→ Data for the task:
● ● ● ●
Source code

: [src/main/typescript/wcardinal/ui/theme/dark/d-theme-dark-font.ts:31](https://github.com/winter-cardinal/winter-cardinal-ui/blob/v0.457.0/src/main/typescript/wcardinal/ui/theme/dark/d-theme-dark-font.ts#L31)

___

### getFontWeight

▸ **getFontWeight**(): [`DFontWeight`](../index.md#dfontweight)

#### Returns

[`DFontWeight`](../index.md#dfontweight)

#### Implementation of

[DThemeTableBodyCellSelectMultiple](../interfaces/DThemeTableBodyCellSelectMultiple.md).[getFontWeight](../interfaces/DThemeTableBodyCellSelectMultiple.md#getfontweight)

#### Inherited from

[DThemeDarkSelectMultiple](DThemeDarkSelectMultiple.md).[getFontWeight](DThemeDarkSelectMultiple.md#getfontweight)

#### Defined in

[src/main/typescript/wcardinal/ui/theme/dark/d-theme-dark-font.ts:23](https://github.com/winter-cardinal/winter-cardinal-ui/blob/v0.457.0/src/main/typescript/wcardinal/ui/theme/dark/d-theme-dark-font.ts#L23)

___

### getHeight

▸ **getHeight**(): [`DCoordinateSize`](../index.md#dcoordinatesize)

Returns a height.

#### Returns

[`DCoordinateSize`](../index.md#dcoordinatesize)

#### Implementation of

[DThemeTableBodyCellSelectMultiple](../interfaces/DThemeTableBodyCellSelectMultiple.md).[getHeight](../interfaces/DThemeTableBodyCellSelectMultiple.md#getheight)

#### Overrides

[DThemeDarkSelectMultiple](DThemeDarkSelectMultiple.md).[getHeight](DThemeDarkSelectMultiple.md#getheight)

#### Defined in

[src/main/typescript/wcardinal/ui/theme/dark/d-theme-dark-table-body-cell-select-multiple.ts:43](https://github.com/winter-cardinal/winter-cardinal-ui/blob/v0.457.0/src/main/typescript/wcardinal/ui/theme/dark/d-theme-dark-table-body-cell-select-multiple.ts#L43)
● ● ● ●
Where the word "getHeight" appears in a line of the entries, copy that line.

→ Reply to the task:
### getHeight
▸ **getHeight**(): [`DCoordinateSize`](../index.md#dcoordinatesize)
[DThemeTableBodyCellSelectMultiple](../interfaces/DThemeTableBodyCellSelectMultiple.md).[getHeight](../interfaces/DThemeTableBodyCellSelectMultiple.md#getheight)
[DThemeDarkSelectMultiple](DThemeDarkSelectMultiple.md).[getHeight](DThemeDarkSelectMultiple.md#getheight)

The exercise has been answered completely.